Around the pass we find country homes and a towering luxury apartment complex with arched fort-like entrances leading to an inside courtyard with private parking and ceremonial entrance to the building (see image below).
These buildings were built for the wealthy, with something like a private access to the Mount Royal Park designed by Olmsted (see stairs at end of right hand sidewalk), just a short walk across the old tram line that used to run up the Road.
Cars and buses and trucks whiz by now where the tram used to trundle … and the “eagles” are cooped up in their brick castle with an unrestricted view over the city to the river, and beyond to the U.S. border (see approximate view below, taken at street level).
The Gleneagles is a sweet-sour memory figure of the golden industrial era of Montreal, when the pass over the Mountain led to hunting grounds for the wealthy, before leading to farmland.
The Village Grocery
The Côte des Neiges Village Grocery was presented in my post titled “The Intersection”; I simply wish to add here that no other business in Côte des Neiges alludes to the Village of Côte des Neiges, established over three centuries ago by the leather tanners of the day.
It is more than a marketing trick—it is really a village grocery.
The crabby state of things on the outside hides a well stocked and run grocery with a first class meat counter, and with a personnel that has been in place for years: they know you when you come in … just like in a village, they take orders from older folks over the phone … just like in a village, and they will deliver if unable to carry the goods … just like in a village. (see image below)
The Marché du Village Côte des Neiges is a live memory figure … located a block away from the real old tanners Village of Côte des Neiges!
The symbolic mini-monument to the Apple Orchard
Given the fact that the Côte des Neiges farmland was known for its apple orchards, when the time came to line Côte des Neiges Road with mementos of what it used to cross on its way north, a competition was held, with the resulting installation of sets of concrete tables and seats at various points along the original edges of the road, with bronze cast apples placed on them, inscribed with the names of some of the original apple orchard farmers.
Note: the empty salmon can in the image was there when I took the photograph … a lady was finishing her lunch and I asked her to leave the can there, as evidence of the use of the tables, in the benign presence of the symbolic Apple Orchard “mini-monument” (see image below).
These bronze apples are a very discrete memory figure, yet one that cannot be missed, and one that has yet to be tempered with … “Ars longa” as they say!
The “Road” and “Côte” as cityscape “Front”
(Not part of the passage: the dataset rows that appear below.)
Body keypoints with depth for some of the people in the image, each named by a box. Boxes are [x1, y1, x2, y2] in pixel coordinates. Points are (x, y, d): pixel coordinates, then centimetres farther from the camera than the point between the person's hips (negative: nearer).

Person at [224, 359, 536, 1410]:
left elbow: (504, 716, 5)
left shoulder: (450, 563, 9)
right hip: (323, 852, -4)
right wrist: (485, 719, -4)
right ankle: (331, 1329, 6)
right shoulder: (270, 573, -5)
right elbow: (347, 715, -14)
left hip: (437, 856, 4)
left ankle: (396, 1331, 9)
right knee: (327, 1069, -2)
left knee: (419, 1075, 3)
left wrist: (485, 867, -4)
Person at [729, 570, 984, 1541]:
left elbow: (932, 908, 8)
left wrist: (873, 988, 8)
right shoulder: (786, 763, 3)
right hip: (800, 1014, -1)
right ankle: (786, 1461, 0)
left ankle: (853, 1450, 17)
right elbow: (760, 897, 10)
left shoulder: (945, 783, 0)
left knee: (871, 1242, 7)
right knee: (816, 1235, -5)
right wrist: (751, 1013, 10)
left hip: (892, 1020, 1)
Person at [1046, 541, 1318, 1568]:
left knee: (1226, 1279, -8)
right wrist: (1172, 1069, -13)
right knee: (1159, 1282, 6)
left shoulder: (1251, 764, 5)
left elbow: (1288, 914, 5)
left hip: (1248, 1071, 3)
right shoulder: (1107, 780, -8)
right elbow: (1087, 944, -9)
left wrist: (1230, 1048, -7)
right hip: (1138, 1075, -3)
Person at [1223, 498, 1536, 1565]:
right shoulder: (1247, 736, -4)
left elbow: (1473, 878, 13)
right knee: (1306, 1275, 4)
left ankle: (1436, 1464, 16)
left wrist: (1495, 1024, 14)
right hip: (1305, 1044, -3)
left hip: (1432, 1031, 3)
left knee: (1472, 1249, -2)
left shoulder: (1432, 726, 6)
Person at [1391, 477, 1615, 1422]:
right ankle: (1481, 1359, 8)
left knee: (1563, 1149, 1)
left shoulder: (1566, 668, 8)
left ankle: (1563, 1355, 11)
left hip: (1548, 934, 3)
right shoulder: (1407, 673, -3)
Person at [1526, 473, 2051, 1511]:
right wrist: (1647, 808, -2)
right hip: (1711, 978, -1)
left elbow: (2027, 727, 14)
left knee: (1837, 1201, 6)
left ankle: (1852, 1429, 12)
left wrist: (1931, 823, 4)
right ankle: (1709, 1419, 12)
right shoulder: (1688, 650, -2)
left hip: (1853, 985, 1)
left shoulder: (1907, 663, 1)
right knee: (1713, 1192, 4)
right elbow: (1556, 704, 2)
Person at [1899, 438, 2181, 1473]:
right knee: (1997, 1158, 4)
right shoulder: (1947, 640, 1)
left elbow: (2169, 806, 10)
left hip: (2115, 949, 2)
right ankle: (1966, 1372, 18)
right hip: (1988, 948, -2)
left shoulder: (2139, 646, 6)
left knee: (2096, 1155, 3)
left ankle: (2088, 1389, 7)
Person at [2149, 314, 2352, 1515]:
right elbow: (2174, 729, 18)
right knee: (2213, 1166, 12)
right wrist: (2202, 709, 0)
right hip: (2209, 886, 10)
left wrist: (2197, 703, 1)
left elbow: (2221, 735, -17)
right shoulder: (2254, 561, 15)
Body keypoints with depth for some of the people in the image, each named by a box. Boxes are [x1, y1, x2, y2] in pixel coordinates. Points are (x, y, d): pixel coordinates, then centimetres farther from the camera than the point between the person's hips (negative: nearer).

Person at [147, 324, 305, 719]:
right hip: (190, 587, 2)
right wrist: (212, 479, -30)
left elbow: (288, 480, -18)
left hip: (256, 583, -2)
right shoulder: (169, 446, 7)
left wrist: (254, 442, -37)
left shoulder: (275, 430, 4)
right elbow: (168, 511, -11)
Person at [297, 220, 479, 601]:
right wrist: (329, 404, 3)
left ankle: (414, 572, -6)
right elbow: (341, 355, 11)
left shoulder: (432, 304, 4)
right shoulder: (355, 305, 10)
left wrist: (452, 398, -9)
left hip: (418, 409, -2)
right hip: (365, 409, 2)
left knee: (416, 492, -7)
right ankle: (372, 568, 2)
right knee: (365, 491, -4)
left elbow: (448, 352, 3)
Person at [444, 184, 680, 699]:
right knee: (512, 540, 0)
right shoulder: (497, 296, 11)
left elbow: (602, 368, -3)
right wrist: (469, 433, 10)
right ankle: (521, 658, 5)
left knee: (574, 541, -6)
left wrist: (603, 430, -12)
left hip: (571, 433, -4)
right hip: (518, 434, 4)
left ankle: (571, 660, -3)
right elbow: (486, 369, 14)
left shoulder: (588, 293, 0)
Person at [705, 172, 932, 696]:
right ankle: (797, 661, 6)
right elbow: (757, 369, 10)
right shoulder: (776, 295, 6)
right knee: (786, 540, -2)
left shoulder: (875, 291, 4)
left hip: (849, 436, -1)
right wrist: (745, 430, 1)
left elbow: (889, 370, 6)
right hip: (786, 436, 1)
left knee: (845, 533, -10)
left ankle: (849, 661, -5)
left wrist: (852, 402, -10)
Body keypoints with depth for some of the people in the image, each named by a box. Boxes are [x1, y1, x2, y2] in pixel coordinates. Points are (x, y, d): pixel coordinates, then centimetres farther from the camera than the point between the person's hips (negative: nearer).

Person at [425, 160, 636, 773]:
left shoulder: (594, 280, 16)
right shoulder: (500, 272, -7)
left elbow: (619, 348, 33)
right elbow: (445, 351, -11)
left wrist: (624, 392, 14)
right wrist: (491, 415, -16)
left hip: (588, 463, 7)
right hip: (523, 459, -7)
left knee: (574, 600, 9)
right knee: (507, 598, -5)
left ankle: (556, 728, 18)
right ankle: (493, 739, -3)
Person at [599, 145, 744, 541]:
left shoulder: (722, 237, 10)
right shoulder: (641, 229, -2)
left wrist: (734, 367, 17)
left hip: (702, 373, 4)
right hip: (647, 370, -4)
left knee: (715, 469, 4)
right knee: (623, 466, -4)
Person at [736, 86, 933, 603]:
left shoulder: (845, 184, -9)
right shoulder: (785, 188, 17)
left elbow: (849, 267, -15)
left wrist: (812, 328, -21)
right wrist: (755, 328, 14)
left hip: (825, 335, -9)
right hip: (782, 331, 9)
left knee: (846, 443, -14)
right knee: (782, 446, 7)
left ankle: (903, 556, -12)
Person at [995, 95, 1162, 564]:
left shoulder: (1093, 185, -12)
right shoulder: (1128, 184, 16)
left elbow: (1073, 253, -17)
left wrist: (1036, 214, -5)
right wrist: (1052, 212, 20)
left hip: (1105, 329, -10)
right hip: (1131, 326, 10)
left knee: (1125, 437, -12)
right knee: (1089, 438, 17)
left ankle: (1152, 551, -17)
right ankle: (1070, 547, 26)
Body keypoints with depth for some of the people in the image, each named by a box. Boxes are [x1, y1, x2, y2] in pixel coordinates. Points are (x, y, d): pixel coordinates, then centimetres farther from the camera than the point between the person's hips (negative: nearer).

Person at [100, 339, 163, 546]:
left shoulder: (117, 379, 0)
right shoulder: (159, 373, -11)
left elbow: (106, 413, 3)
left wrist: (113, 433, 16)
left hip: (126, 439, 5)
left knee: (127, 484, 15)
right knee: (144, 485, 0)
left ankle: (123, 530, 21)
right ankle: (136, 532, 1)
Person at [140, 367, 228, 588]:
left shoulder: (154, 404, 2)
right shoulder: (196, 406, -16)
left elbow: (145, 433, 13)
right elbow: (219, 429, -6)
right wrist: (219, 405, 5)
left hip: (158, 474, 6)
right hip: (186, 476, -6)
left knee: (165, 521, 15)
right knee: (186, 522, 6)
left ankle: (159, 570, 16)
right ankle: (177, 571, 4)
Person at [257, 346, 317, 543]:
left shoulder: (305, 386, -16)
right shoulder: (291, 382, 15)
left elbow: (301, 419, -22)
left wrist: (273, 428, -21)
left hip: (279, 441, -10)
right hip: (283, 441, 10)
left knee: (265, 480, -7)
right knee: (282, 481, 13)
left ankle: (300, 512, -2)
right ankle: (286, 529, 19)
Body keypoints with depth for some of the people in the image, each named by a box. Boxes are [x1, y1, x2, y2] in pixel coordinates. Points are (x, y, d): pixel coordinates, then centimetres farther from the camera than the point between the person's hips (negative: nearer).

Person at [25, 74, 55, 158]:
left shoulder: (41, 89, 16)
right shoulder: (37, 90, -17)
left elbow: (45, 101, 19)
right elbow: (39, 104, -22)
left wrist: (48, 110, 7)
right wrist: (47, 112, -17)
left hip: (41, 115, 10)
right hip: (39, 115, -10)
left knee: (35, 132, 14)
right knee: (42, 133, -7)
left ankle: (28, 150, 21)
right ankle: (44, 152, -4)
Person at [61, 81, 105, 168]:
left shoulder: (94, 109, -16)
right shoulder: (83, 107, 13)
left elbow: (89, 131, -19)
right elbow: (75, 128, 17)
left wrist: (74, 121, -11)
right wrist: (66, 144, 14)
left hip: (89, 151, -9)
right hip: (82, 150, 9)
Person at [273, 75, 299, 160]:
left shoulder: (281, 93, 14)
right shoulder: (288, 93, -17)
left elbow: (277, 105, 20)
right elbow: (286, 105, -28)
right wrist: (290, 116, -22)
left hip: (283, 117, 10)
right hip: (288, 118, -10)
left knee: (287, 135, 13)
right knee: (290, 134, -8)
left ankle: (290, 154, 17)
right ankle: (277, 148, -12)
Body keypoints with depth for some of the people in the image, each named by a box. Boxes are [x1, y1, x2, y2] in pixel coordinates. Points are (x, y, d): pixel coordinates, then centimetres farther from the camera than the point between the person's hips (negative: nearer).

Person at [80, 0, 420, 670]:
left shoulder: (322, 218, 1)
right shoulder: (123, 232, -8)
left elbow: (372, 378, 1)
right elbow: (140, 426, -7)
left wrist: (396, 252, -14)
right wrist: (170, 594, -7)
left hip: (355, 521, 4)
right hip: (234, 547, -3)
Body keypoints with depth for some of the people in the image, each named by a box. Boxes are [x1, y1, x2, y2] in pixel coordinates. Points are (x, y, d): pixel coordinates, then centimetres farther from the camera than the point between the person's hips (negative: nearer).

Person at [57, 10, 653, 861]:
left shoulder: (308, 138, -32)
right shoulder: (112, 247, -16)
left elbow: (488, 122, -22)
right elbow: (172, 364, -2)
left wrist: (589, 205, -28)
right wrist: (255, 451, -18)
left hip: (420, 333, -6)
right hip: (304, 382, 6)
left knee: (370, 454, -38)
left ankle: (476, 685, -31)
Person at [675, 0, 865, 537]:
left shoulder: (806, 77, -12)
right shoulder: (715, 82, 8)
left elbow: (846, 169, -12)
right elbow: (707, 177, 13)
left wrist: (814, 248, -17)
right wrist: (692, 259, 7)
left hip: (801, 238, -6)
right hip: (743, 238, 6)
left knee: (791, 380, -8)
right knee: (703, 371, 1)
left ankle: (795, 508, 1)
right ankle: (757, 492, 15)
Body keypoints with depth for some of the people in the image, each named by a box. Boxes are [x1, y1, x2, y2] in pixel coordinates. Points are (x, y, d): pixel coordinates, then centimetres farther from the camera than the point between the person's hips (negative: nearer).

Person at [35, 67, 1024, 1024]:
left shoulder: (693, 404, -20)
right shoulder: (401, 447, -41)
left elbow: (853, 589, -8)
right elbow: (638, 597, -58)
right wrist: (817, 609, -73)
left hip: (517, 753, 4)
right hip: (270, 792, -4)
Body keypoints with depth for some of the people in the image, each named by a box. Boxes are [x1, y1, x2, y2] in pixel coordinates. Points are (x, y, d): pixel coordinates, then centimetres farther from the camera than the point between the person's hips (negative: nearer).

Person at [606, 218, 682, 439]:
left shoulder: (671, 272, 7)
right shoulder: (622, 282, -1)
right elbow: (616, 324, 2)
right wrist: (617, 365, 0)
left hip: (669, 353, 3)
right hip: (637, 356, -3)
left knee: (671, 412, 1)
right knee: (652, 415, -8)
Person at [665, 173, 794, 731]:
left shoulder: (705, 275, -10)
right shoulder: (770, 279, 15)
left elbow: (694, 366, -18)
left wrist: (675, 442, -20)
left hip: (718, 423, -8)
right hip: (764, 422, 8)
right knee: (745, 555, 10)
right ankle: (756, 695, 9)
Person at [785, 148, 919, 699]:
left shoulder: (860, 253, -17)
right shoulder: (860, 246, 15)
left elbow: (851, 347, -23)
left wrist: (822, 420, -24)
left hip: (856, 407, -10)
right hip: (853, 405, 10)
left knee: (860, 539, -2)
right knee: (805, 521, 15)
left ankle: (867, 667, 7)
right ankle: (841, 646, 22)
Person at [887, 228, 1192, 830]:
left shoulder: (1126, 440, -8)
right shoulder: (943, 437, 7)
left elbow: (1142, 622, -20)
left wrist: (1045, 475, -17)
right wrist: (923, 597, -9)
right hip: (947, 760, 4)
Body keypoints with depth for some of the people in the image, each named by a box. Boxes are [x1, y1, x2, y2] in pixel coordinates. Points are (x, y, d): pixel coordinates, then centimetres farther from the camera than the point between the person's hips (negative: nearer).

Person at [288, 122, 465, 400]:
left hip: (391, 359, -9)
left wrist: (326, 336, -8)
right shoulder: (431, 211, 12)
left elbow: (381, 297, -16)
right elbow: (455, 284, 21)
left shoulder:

From the layout of the Côte des Neiges Road northward into the island over the mountain pass, through the various stages of its settlement … that “chemin” or road of first exploration and settlement has concentrated over the years the energy of expansion of the city into the country side.
One can imagine the trail that started it all, then the widening and grading and paving and furnishing of it, as the road arrived to its current state, historically benefiting the development of farmland first, then the residential and institutional developments serving the growing population of the city: duplexes and multi family apartment blocs, university, private schools, hospitals, religious oratory, and commercial centers.
In his “Close up – Reading the American city,” Grady Clay calls the line where a cityscape meets the landscape, gradually pushing it as it grows, an “urban front,” as in a moving battle “front line.”
When one thinks of the investment made by the city from its pioneering days to today in the building of the “Côte des Neiges Road” , and the “Côte des Neiges” proper, these can be considered and appreciated as being the result of such an urban front moving process, that deserved to be recognized in the “memory figures” discussed in this post.
Enjoy the view down Côte des Neiges Road, looking northwest on a summer sunset … while I go back to more summering … and reporting!
Survey map of Montreal farmland platting: credit “Les Quartiers de Montreal” by M. Gagnon and R. Gratton, Guérin editor, 1991, Montreal. p.200.